**ABOUT THIS TASK**
An exact copy of all the data is required, with pictures left out.

**SOURCE MATERIAL**
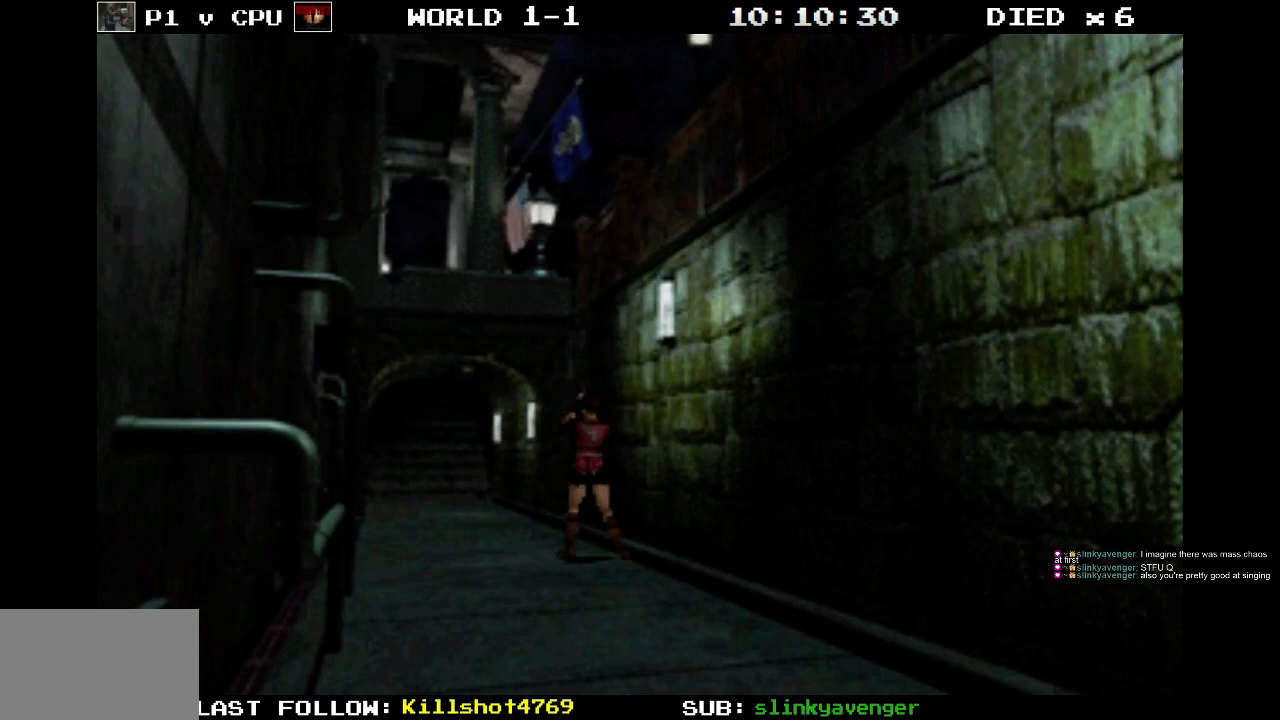
{"buttons": ["R1", "DPAD_UP"], "events": []}
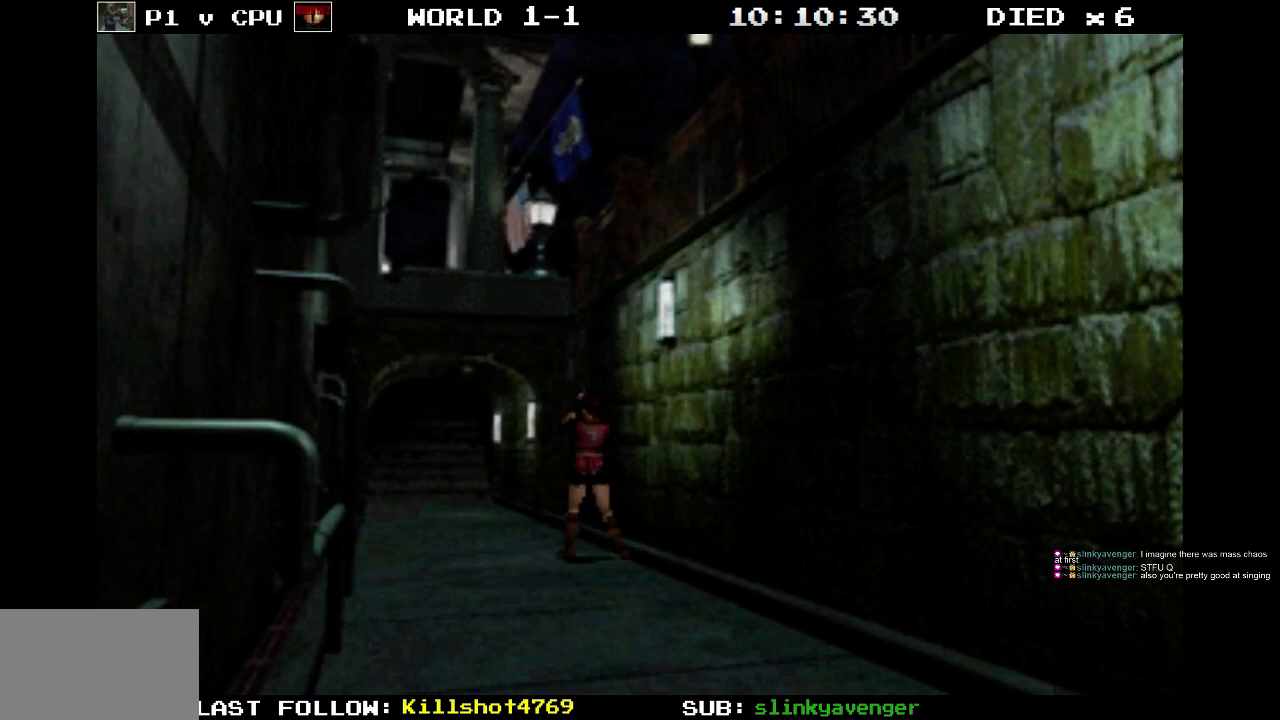
{"buttons": ["R1", "DPAD_UP", "DPAD_LEFT"], "events": [[350, "DPAD_LEFT", "down"]]}
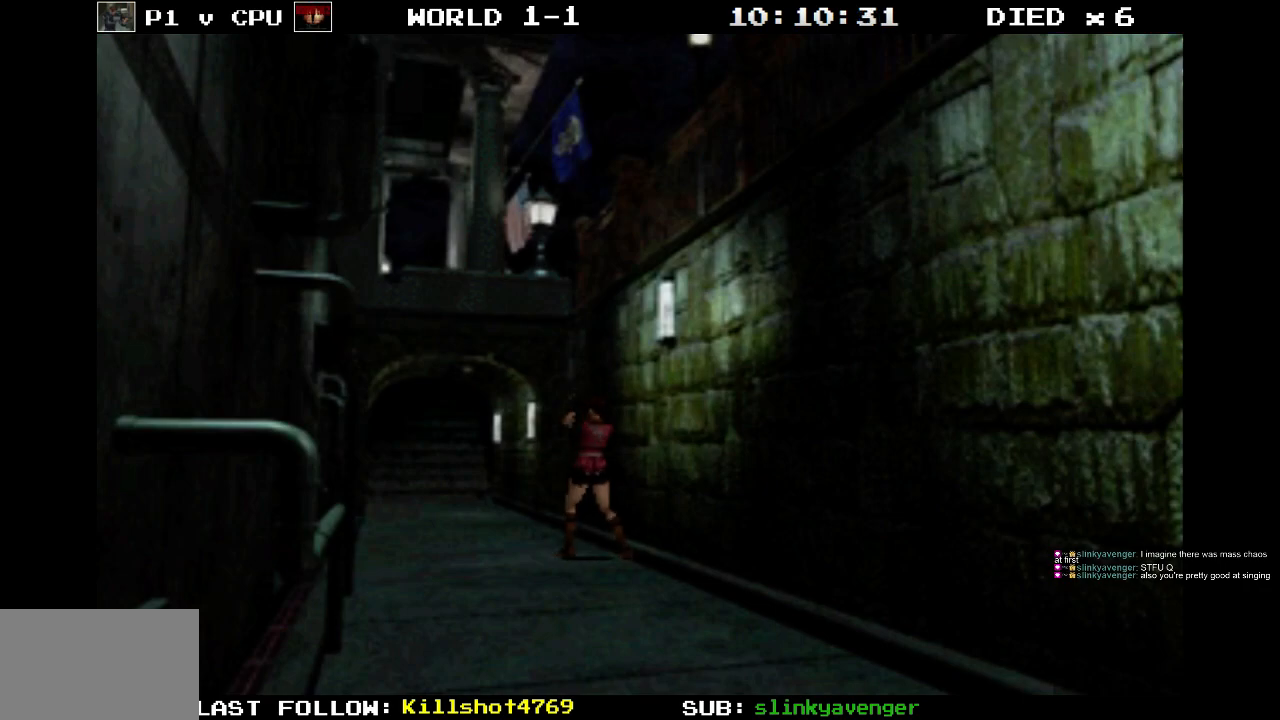
{"buttons": ["DPAD_LEFT"], "events": [[33, "R1", "up"], [83, "DPAD_UP", "up"]]}
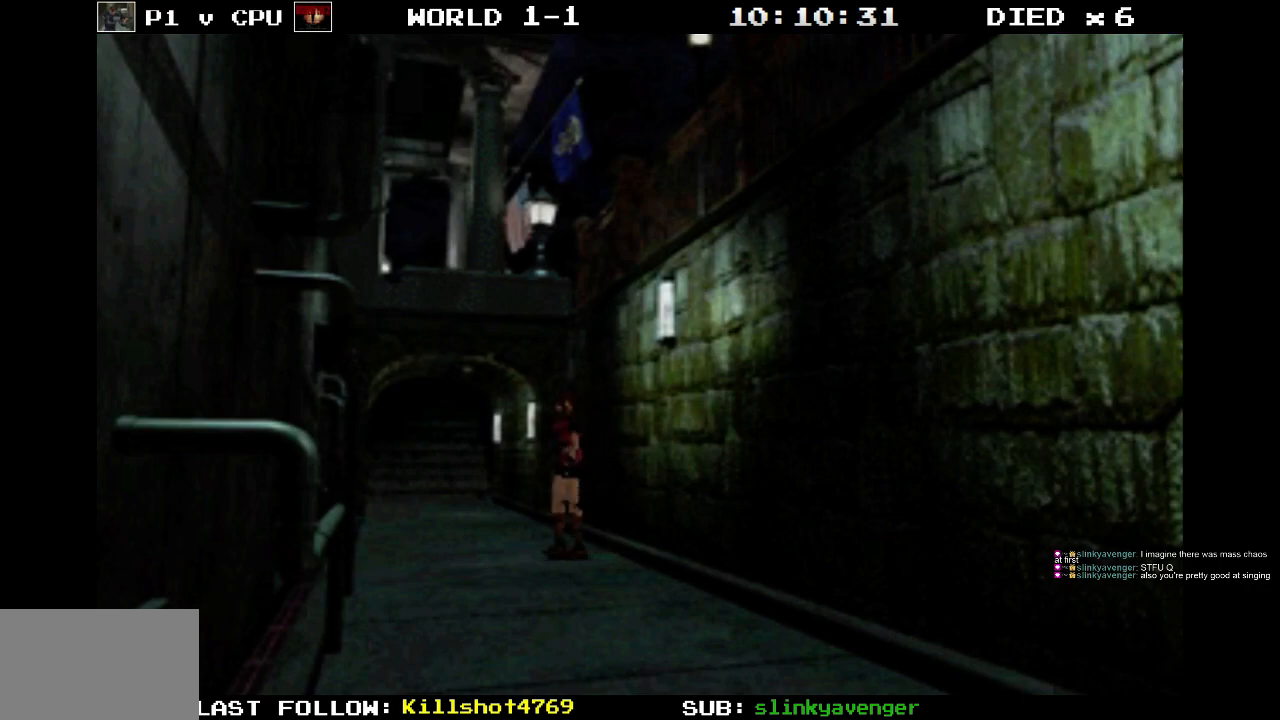
{"buttons": [], "events": [[150, "DPAD_LEFT", "up"]]}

**RESPONSE TO THE EXERCISE**
{"buttons": ["R1", "DPAD_UP"], "events": []}
{"buttons": ["R1", "DPAD_UP", "DPAD_LEFT"], "events": [[350, "DPAD_LEFT", "down"]]}
{"buttons": ["DPAD_LEFT"], "events": [[33, "R1", "up"], [83, "DPAD_UP", "up"]]}
{"buttons": [], "events": [[150, "DPAD_LEFT", "up"]]}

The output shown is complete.